Madre de cinco hijos, se consagró a la educación y crianza de su prole, al cuidado de su hogar y a la


atención de su esposo, sin disponer apenas de tiempo para escribir. Para colmo de males, las
dificultades económicas derivadas de la manutención de su familia la obligaron a ejercer el magisterio
a tiempo completo, actividad por la que no sentía ningún aprecio.

Sin embargo, siguió redactando en la sombra sus cuentos y novelas hasta que, a comienzos de los años
setenta, cuando ya estaba próxima a cumplir los cuarenta y cinco años de edad, envió el manuscrito de
su narración extensa Bruna, soroche y los tíos al Premio Nacional de Novela convocado por el rotativo
El Universo de Guayaquil. El jurado decidió otorgar el primer premio a esta obra -presentada bajo un
pseudónimo masculino-, y a partir de entonces Alicia Yánez pudo consagrarse profesionalmente al
cultivo de la creación literaria. Su obra posterior fue distinguida con numerosos premios y distinciones
que la han convertido en una de las escritoras más representativas de la narrativa hispanoamericana
contemporánea.

La producción literaria impresa de Alicia Yánez Cossío consta de tres volúmenes de versos, un libro
de relatos futuristas, varios cuentos infantiles y siete narraciones extensas. La publicación de la novela
Bruna, soroche y los tíos (1973) puso de manifiesto la impetuosa irrupción de una autora caracterizada
por sus preocupaciones acerca de la deshumanización de la sociedad contemporánea. La protagonista
de esta obra es una mujer que, ubicada en un entorno social y familiar dominado por el inmovilismo y
los valores morales anclados en la tradición, lucha denodadamente por zafarse de los múltiples
prejuicios que amenazan con destruirla.
El éxito alcanzado por Bruna, soroche y los tíos propició la edición inmediata de un volumen
recopilatorio de la poesía escrita por Alicia Yánez Cossío. Al año siguiente publicó El beso y otras
fricciones (1975), brillante recopilación de los relatos futuristas. A pesar de la ambientación de estos
relatos en un tiempo imaginario que aún está por llegar, las inquietudes de sus personajes femeninos se
mueven en la misma dirección explorada por la protagonista de la novela anteriormente comentada, y
acaban descubriendo que la anulación total es el único fin al que está destinada la mujer que no deja
aflorar sus necesidades ni insiste en cultivarlas libremente. En este sentido, resulta especialmente
afortunado el relato titulado Hansel y Gretel, protagonizado por una mujer abnegada y conformista
que acaba siendo anulada por su única y constante dedicación a la satisfacción de los gustos y
caprichos de su esposo.

A finales de la década de los setenta vio la luz Yo vendo unos ojos negros (1979), novela en la que
Alicia Yánez dejó más patente que nunca su llamada a la rebelión femenina. María, el personaje
central de esta narración, es una mujer que, tras haberse separado de su marido, tiene que afrontar por
vez primera en su vida la imperiosa necesidad de valerse por sí misma, en medio de un ambiente hostil
que contribuye a la aparición constante de sus dudas, temores e inseguridades. Por medio de la
introspección psicológica -magníficamente reflejada por la autora quiteña-, María consigue analizar su
compleja situación, reflexionar acerca de su vida anterior, analizar sus actuales necesidades y
convertirse, en fin, en un sujeto pensante capaz de afrontar en solitario su recorrido vital, en el que la
resistencia y la rebelión contra la caduca sociedad machista cobran un papel relevante.

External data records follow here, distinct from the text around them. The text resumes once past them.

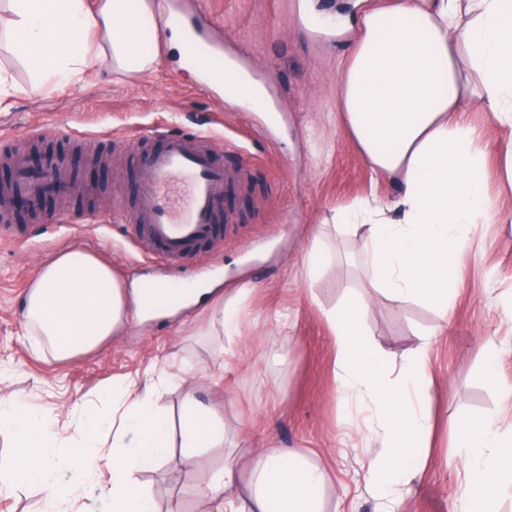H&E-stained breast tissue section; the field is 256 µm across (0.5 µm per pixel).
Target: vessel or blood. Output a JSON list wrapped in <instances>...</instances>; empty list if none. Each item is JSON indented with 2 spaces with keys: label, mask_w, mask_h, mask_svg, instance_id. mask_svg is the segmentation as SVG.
<instances>
[{
  "label": "vessel or blood",
  "mask_w": 512,
  "mask_h": 512,
  "mask_svg": "<svg viewBox=\"0 0 512 512\" xmlns=\"http://www.w3.org/2000/svg\"><path fill=\"white\" fill-rule=\"evenodd\" d=\"M205 142L202 133L169 136L160 151L144 157L149 182L139 199L135 235L160 243L163 250L158 259L171 268L212 238L224 189L236 177L235 172L216 163ZM177 180L186 187L182 201L169 192Z\"/></svg>",
  "instance_id": "obj_1"
}]
</instances>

Por medio de la ironía, el humor y el empleo de un lenguaje claro y directo heredero de la


mejor tradición oral ecuatoriana, Alicia Yánez Cossío consigue desenmascarar en sus
restantes novelas esos valores caducos y anacrónicos que, sostenidos por tabúes centenarios,
fueron consolidando una sociedad anacrónica e injusta, dominada exclusivamente por el
hombre. Por este cauce argumental transitan otras novelas suyas dignas de mención, como las
tituladas Más allá de las islas (1980), La cofradía del mullo del vestido de la Virgen Pipona
(1985) y La casa del sano placer (1989).